WORK REQUIRED » The reply to the records below should contain exactly the lines from the line with "ring mcp: (822, 700)" through the line with "pinky pip: (153, 235)", and nothing besides.

==== GIVEN RECORDS

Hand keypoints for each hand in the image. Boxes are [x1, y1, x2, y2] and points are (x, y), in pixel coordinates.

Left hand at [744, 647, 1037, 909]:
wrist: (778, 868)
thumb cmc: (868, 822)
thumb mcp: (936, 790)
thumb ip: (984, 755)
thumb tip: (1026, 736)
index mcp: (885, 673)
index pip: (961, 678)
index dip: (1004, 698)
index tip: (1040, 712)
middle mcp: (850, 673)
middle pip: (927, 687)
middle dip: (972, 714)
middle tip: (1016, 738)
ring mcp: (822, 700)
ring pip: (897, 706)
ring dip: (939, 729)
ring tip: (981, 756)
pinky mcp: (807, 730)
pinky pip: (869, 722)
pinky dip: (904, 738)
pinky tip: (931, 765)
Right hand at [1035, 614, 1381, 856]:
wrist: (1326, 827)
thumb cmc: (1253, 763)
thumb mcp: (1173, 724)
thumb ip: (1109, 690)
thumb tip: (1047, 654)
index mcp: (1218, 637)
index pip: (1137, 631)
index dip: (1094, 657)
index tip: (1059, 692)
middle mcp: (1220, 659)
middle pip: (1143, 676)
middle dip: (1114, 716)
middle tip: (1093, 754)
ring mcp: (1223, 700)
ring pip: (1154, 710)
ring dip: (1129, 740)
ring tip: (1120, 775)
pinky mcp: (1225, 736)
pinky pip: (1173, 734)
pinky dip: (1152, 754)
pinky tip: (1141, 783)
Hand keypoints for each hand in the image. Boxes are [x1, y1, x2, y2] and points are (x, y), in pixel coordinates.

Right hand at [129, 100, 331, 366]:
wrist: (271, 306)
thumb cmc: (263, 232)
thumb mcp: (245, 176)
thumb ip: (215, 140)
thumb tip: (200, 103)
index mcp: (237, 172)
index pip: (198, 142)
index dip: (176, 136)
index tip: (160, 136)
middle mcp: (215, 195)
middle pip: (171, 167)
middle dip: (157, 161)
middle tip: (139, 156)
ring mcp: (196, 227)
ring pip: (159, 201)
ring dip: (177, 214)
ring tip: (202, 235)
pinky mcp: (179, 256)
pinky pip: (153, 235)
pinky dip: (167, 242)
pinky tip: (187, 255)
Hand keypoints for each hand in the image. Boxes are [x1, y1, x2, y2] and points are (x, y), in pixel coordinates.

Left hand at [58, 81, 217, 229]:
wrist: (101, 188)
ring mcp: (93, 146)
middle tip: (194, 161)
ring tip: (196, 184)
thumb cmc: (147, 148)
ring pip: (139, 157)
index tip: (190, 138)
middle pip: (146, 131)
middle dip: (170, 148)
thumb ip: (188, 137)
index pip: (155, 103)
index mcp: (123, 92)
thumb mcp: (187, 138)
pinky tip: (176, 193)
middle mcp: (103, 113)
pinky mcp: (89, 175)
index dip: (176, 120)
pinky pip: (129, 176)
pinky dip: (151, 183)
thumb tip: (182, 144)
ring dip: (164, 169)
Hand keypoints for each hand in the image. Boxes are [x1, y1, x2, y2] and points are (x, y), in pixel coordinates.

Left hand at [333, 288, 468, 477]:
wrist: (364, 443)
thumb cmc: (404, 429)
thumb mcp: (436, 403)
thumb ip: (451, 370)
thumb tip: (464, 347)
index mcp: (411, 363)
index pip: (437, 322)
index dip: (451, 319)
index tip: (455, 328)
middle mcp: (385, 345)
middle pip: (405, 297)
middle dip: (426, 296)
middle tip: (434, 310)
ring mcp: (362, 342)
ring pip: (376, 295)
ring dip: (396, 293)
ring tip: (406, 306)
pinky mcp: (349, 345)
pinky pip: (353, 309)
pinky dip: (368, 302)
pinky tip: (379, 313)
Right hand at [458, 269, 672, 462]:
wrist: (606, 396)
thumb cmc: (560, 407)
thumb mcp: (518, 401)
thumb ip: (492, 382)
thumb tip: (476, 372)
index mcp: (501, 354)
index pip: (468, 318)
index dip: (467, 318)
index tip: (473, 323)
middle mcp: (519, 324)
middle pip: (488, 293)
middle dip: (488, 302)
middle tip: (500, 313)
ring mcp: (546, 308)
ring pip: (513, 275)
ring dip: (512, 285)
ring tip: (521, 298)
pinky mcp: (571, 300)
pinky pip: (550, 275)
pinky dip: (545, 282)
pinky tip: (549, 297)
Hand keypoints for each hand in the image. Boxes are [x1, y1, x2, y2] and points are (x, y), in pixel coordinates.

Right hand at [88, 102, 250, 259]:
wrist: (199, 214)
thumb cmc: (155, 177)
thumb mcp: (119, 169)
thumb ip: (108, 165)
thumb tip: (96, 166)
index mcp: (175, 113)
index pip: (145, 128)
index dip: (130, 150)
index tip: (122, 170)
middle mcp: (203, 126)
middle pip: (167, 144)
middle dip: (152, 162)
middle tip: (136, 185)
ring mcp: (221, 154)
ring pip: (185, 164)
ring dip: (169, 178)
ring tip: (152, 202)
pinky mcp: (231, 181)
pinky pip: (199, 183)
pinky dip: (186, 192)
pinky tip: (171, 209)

========

ANSWER FOR THIS EXERCISE »
ring mcp: (822, 700)
ring pip: (897, 706)
ring dip: (939, 729)
ring tip: (981, 756)
pinky mcp: (807, 730)
pinky pip: (869, 722)
pinky dip: (904, 738)
pinky tip: (931, 765)
Right hand at [1035, 614, 1381, 856]:
wrist: (1326, 827)
thumb cmc: (1253, 763)
thumb mcp: (1173, 724)
thumb ip: (1109, 690)
thumb tip: (1047, 654)
index mcp: (1218, 637)
index pip: (1137, 631)
index dip: (1094, 657)
index tip: (1059, 692)
middle mcp: (1220, 659)
middle pip: (1143, 676)
middle dip: (1114, 716)
middle tip: (1093, 754)
ring mcp: (1223, 700)
ring pip: (1154, 710)
ring dip: (1129, 740)
ring tip: (1120, 775)
pinky mcp: (1225, 736)
pinky pip: (1173, 734)
pinky dip: (1152, 754)
pinky tip: (1141, 783)
Hand keypoints for each hand in the image. Boxes are [x1, y1, x2, y2] and points are (x, y), in pixel coordinates.

Right hand at [129, 100, 331, 366]:
wrist: (271, 306)
thumb cmc: (263, 232)
thumb mcp: (245, 176)
thumb ip: (215, 140)
thumb tip: (200, 103)
index mcp: (237, 172)
index pip: (198, 142)
index dip: (176, 136)
index tip: (160, 136)
middle mcp: (215, 195)
middle pip: (171, 167)
middle dip: (157, 161)
middle tip: (139, 156)
ring mcp: (196, 227)
ring pip: (159, 201)
ring dip: (177, 214)
ring tip: (202, 235)
pinky mcp: (179, 256)
pinky pip: (153, 235)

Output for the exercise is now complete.